--- LISTED RECORDS ---
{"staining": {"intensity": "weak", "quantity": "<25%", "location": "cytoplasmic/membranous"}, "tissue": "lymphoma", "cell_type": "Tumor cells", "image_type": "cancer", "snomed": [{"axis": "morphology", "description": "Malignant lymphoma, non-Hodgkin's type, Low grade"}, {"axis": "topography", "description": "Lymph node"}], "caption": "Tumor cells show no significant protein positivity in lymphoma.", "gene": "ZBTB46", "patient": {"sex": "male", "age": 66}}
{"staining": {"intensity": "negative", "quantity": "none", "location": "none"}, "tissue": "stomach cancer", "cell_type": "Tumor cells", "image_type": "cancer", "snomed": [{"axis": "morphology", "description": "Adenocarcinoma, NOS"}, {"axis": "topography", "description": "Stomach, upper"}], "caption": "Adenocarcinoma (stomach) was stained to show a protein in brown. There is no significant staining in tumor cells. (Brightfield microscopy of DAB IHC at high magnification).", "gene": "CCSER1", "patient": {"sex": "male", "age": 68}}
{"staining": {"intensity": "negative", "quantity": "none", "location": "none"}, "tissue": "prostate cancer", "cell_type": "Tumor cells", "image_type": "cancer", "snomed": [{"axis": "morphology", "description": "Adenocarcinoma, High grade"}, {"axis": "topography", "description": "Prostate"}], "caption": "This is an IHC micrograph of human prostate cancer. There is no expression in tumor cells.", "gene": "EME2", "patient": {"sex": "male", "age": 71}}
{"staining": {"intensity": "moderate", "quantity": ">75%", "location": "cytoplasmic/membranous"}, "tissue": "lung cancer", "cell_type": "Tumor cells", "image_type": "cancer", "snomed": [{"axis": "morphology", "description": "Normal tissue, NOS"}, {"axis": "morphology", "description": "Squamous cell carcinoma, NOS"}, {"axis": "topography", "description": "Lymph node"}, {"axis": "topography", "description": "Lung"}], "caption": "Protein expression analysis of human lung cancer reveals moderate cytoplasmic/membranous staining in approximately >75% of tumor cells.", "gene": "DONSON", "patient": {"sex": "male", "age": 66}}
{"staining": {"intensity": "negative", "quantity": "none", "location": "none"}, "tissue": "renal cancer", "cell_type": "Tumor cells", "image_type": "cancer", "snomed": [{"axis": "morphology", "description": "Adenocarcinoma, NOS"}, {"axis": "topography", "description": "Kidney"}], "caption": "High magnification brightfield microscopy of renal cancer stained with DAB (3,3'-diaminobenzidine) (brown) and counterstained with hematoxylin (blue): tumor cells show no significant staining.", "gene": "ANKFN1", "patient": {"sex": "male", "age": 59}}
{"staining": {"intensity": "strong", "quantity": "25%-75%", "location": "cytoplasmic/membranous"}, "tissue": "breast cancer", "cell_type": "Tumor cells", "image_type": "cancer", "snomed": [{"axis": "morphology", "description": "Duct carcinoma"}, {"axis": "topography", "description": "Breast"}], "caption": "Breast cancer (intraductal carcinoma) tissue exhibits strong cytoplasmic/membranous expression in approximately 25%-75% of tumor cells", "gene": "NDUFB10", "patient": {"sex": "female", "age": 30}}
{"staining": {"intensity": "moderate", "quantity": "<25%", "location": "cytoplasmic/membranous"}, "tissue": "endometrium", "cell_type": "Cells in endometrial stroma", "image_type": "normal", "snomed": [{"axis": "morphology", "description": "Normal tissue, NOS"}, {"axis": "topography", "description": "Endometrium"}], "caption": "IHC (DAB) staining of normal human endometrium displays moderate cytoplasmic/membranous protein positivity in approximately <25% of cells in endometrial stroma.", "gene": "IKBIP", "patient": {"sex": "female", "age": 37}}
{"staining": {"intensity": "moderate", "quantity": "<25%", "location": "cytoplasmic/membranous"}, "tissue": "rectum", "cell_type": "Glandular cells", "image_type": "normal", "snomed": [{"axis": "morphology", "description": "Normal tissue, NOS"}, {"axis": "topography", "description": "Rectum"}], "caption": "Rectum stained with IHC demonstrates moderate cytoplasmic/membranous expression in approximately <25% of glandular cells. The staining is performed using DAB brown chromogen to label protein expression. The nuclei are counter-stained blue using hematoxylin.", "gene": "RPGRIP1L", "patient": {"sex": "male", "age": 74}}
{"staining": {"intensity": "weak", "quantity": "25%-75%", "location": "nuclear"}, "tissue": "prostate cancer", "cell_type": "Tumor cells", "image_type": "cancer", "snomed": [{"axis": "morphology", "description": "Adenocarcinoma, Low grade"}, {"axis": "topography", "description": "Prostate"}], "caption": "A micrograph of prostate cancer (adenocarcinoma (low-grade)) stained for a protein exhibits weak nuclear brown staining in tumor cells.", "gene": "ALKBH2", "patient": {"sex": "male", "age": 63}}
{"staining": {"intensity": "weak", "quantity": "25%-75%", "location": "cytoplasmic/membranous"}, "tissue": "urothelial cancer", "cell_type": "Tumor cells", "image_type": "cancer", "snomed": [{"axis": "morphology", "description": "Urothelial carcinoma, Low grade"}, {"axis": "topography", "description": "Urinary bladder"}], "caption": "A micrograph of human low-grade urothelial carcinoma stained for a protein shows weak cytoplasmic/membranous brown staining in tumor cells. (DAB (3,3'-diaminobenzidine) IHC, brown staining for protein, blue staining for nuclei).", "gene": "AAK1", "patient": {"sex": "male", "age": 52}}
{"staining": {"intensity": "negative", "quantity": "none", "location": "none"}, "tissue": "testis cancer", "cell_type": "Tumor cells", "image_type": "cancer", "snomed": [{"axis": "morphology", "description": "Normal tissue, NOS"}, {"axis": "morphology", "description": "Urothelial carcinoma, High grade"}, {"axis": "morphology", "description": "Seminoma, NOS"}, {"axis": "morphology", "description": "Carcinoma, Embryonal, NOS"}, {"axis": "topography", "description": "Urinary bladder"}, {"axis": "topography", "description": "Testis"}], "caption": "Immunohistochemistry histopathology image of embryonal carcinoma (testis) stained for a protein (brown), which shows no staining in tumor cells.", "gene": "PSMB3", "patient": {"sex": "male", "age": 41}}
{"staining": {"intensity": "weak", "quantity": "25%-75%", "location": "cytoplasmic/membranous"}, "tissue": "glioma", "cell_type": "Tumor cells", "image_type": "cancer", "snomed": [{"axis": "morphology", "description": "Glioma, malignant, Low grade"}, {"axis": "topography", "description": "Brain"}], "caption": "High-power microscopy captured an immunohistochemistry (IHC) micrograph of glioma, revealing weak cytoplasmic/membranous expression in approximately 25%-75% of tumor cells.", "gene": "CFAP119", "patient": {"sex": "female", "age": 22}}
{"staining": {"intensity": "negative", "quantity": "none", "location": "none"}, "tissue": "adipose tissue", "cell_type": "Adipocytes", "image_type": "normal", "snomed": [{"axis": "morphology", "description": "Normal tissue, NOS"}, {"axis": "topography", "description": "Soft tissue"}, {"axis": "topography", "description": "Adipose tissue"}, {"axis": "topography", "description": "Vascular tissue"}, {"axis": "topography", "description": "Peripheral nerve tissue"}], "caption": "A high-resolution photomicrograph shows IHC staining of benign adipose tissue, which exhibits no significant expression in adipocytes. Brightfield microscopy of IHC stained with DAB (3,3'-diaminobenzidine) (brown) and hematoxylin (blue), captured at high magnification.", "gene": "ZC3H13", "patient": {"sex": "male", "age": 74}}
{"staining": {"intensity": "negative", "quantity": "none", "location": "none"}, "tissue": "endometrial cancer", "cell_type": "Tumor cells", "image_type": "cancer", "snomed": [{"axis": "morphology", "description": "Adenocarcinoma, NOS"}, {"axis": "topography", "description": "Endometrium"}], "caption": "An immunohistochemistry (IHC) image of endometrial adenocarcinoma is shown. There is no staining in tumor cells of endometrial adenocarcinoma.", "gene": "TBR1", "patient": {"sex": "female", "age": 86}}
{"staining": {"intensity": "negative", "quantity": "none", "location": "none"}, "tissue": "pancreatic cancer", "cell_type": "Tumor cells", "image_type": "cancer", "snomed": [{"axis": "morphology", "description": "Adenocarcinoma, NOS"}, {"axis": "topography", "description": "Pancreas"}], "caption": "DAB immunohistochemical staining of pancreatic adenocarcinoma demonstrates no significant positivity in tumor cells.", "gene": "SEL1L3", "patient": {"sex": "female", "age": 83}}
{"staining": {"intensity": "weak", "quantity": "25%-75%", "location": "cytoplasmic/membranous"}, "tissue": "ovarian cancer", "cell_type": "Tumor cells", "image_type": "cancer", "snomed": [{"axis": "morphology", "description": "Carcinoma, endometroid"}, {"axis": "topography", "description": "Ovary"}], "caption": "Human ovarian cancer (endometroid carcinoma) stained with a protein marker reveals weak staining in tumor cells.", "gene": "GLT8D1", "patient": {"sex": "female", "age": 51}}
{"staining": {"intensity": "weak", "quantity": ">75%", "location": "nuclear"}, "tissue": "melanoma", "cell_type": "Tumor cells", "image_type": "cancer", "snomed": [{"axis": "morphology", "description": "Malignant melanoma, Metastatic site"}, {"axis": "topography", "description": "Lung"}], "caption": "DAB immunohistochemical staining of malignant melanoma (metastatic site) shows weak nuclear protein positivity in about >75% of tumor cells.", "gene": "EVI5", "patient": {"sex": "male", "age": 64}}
---
Above are the records; copy exactly the lines from the line with "cancer (intraductal carcinoma)" through the line with "stained with IHC", both included.

#### [ANSWER TO THE PROBLEM]
{"staining": {"intensity": "strong", "quantity": "25%-75%", "location": "cytoplasmic/membranous"}, "tissue": "breast cancer", "cell_type": "Tumor cells", "image_type": "cancer", "snomed": [{"axis": "morphology", "description": "Duct carcinoma"}, {"axis": "topography", "description": "Breast"}], "caption": "Breast cancer (intraductal carcinoma) tissue exhibits strong cytoplasmic/membranous expression in approximately 25%-75% of tumor cells", "gene": "NDUFB10", "patient": {"sex": "female", "age": 30}}
{"staining": {"intensity": "moderate", "quantity": "<25%", "location": "cytoplasmic/membranous"}, "tissue": "endometrium", "cell_type": "Cells in endometrial stroma", "image_type": "normal", "snomed": [{"axis": "morphology", "description": "Normal tissue, NOS"}, {"axis": "topography", "description": "Endometrium"}], "caption": "IHC (DAB) staining of normal human endometrium displays moderate cytoplasmic/membranous protein positivity in approximately <25% of cells in endometrial stroma.", "gene": "IKBIP", "patient": {"sex": "female", "age": 37}}
{"staining": {"intensity": "moderate", "quantity": "<25%", "location": "cytoplasmic/membranous"}, "tissue": "rectum", "cell_type": "Glandular cells", "image_type": "normal", "snomed": [{"axis": "morphology", "description": "Normal tissue, NOS"}, {"axis": "topography", "description": "Rectum"}], "caption": "Rectum stained with IHC demonstrates moderate cytoplasmic/membranous expression in approximately <25% of glandular cells. The staining is performed using DAB brown chromogen to label protein expression. The nuclei are counter-stained blue using hematoxylin.", "gene": "RPGRIP1L", "patient": {"sex": "male", "age": 74}}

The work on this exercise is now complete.